WRITTEN TASK A: Below is a mailing list thread about how long Spark executors live. Repeat the passage of that thread starting at "from looking at" and ending at "life/die with it?", word for word.

Re: life if an executor

2014-05-20 Thread Koert Kuipers
if they are tied to the spark context, then why can the subprocess not be
started up with the extra jars (sc.addJars) already on class path? this way
a switch like user-jars-first would be a simple rearranging of the class
path for the subprocess, and the messing with classloaders that is
currently done in executor (which forces people to use reflection is
certain situations and is broken if you want user jars first) would be
history
On May 20, 2014 1:07 AM, Matei Zaharia matei.zaha...@gmail.com wrote:

 They’re tied to the SparkContext (application) that launched them.

 Matei

 On May 19, 2014, at 8:44 PM, Koert Kuipers ko...@tresata.com wrote:

 from looking at the source code i see executors run in their own jvm
 subprocesses.

 how long to they live for? as long as the worker/slave? or are they tied
 to the sparkcontext and life/die with it?

 thx





Re: life if an executor

2014-05-20 Thread Koert Kuipers
just for my clarification: off heap cannot be java objects, correct? so we
are always talking about serialized off-heap storage?
On May 20, 2014 1:27 AM, Tathagata Das tathagata.das1...@gmail.com
wrote:

 That's one the main motivation in using Tachyon ;)

WRITTEN TASK B: Reproduce verbatim the lines in the records below, starting at the line that contains "Üretim Kabiliyetleri" and ending at the line that contains "Montaj Hattı", with both of those lines included.

RECORDS:
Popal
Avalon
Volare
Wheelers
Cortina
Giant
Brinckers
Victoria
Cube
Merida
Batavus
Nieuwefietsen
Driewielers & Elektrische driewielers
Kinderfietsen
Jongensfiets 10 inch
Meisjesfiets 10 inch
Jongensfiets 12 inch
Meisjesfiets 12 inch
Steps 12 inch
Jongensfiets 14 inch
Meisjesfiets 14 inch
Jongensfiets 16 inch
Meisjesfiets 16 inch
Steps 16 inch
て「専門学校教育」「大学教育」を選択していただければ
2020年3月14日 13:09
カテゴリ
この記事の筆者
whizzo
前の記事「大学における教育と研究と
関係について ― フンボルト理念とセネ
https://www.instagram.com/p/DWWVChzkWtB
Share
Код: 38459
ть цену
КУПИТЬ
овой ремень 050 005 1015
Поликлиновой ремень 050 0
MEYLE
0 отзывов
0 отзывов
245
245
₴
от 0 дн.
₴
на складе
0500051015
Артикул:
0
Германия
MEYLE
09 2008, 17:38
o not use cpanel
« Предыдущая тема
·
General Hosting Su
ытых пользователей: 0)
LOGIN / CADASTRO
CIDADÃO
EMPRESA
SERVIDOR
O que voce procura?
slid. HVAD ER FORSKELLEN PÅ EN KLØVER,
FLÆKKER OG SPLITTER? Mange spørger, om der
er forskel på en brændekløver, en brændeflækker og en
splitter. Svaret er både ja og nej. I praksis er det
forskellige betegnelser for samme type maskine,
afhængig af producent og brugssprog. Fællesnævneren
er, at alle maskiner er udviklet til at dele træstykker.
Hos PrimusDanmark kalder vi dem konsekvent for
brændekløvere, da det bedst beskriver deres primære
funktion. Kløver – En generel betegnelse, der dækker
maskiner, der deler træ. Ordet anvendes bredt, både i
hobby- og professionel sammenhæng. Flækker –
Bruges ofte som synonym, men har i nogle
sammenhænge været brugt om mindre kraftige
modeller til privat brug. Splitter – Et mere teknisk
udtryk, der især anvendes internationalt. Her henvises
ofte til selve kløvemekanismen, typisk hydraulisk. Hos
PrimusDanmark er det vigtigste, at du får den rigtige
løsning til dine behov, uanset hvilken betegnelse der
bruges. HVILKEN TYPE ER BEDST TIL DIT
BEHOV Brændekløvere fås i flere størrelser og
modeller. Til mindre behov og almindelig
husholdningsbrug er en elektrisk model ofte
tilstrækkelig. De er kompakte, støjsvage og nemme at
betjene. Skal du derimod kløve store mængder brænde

==

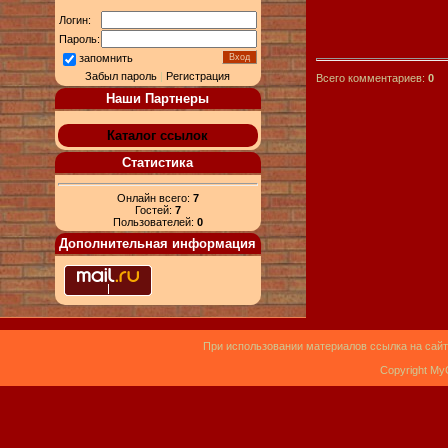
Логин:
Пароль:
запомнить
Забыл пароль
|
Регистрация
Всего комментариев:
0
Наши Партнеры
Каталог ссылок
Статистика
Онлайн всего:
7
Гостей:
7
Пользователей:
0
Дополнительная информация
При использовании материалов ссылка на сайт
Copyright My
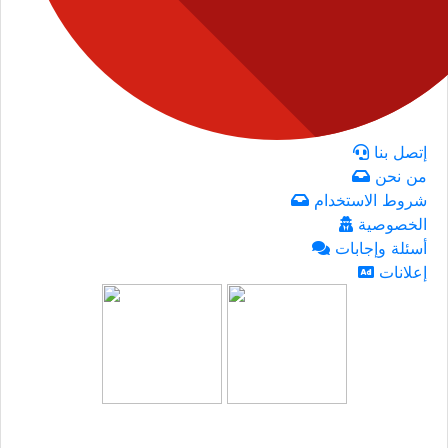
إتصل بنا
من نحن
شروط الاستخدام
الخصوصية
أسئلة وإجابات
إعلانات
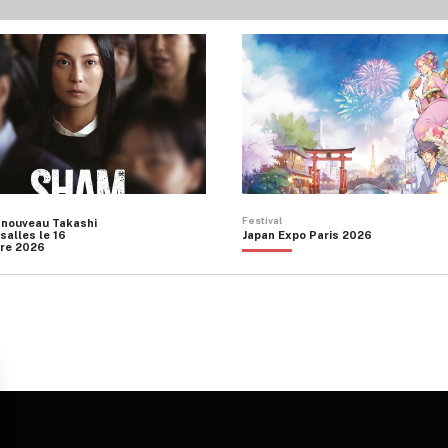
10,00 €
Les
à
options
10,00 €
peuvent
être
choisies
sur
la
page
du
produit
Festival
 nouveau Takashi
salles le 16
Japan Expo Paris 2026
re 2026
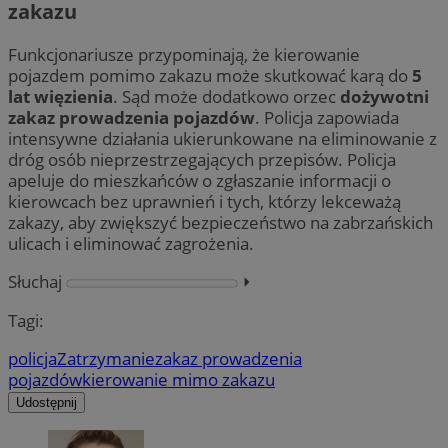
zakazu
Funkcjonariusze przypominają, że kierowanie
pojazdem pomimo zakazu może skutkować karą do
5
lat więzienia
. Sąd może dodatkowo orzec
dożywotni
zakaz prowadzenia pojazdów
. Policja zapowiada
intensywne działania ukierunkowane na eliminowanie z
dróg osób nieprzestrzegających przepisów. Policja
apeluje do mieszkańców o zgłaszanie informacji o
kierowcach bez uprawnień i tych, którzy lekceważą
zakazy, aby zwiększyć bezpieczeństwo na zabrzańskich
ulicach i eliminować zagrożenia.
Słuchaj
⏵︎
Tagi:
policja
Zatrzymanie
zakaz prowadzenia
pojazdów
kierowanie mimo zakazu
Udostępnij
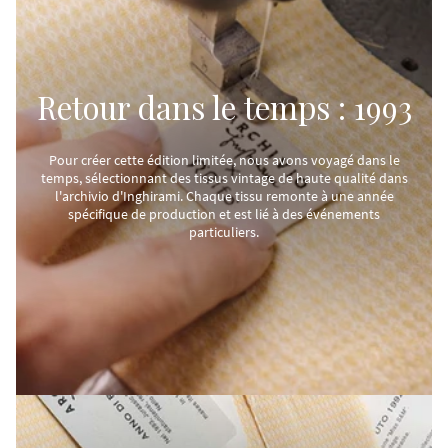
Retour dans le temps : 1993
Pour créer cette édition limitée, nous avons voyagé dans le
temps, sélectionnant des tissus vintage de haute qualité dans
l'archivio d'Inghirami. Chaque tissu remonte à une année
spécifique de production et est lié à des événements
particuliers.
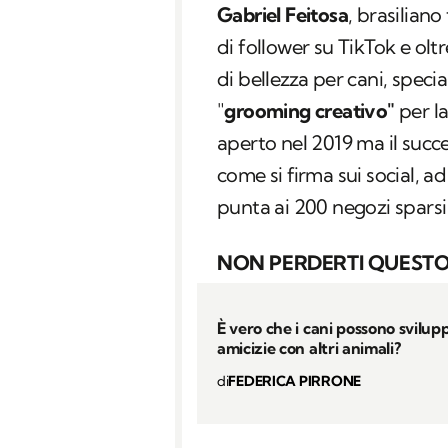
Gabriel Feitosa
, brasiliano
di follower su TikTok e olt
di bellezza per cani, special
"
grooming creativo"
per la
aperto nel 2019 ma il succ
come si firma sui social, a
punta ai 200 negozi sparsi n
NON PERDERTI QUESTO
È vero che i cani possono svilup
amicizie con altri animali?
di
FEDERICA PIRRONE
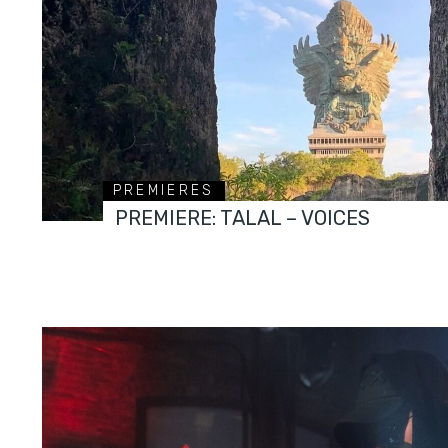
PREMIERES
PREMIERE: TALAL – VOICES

==

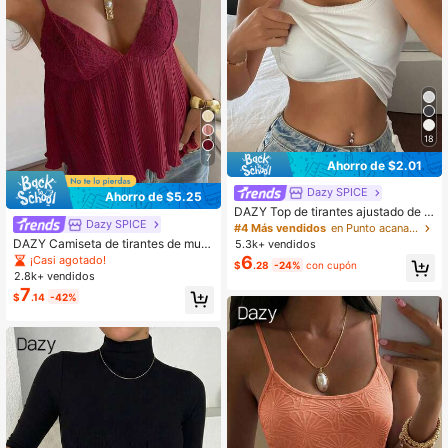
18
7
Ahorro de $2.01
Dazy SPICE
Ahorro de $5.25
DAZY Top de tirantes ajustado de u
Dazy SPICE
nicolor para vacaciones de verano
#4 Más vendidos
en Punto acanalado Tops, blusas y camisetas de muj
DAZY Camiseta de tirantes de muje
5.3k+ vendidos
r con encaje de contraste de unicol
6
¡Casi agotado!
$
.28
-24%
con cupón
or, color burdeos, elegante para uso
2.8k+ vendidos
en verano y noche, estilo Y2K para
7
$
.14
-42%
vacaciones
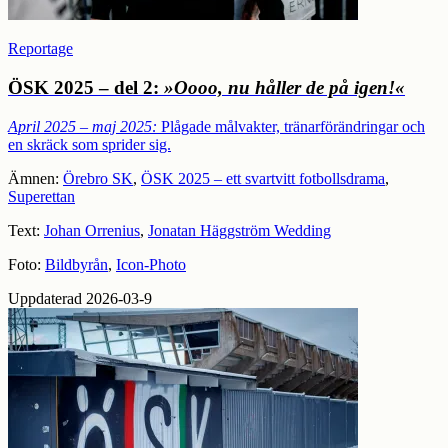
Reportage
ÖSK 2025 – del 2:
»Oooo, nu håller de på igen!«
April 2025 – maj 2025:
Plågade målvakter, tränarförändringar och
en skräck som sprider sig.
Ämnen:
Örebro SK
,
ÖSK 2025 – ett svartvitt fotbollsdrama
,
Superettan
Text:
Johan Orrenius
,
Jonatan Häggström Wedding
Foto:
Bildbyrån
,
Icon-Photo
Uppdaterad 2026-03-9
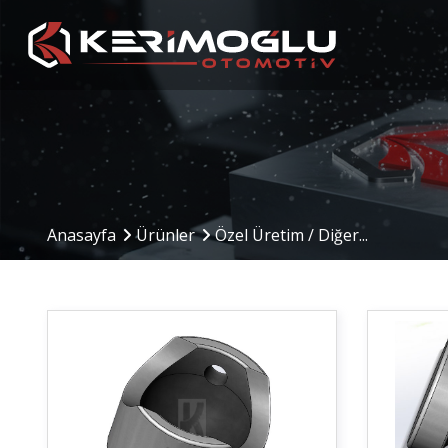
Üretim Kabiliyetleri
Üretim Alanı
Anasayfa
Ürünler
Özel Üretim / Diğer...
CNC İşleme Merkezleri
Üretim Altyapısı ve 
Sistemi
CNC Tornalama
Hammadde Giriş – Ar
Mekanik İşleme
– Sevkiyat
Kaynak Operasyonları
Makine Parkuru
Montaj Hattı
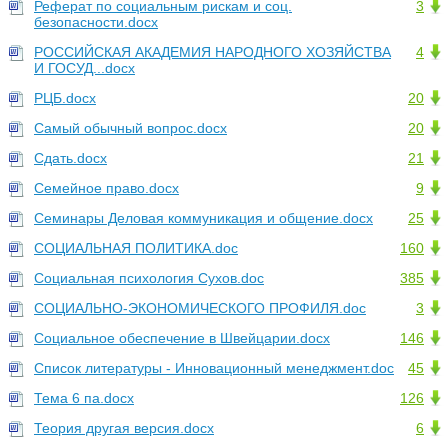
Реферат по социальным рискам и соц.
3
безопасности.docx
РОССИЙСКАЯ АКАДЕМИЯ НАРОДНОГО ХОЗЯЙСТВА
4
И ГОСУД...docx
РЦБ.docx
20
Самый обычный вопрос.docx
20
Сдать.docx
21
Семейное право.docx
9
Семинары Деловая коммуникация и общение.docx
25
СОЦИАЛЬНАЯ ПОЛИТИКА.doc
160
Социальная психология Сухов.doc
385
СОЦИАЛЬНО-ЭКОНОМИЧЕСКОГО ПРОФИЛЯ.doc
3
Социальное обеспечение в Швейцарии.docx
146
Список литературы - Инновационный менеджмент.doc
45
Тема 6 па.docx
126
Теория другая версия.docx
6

RESPONSE AREA A:
from looking at the source code i see executors run in their own jvm
 subprocesses.

 how long to they live for? as long as the worker/slave? or are they tied
 to the sparkcontext and life/die with it?

RESPONSE AREA B:
Üretim Kabiliyetleri
Üretim Alanı
Anasayfa
Ürünler
Özel Üretim / Diğer...
CNC İşleme Merkezleri
Üretim Altyapısı ve 
Sistemi
CNC Tornalama
Hammadde Giriş – Ar
Mekanik İşleme
– Sevkiyat
Kaynak Operasyonları
Makine Parkuru
Montaj Hattı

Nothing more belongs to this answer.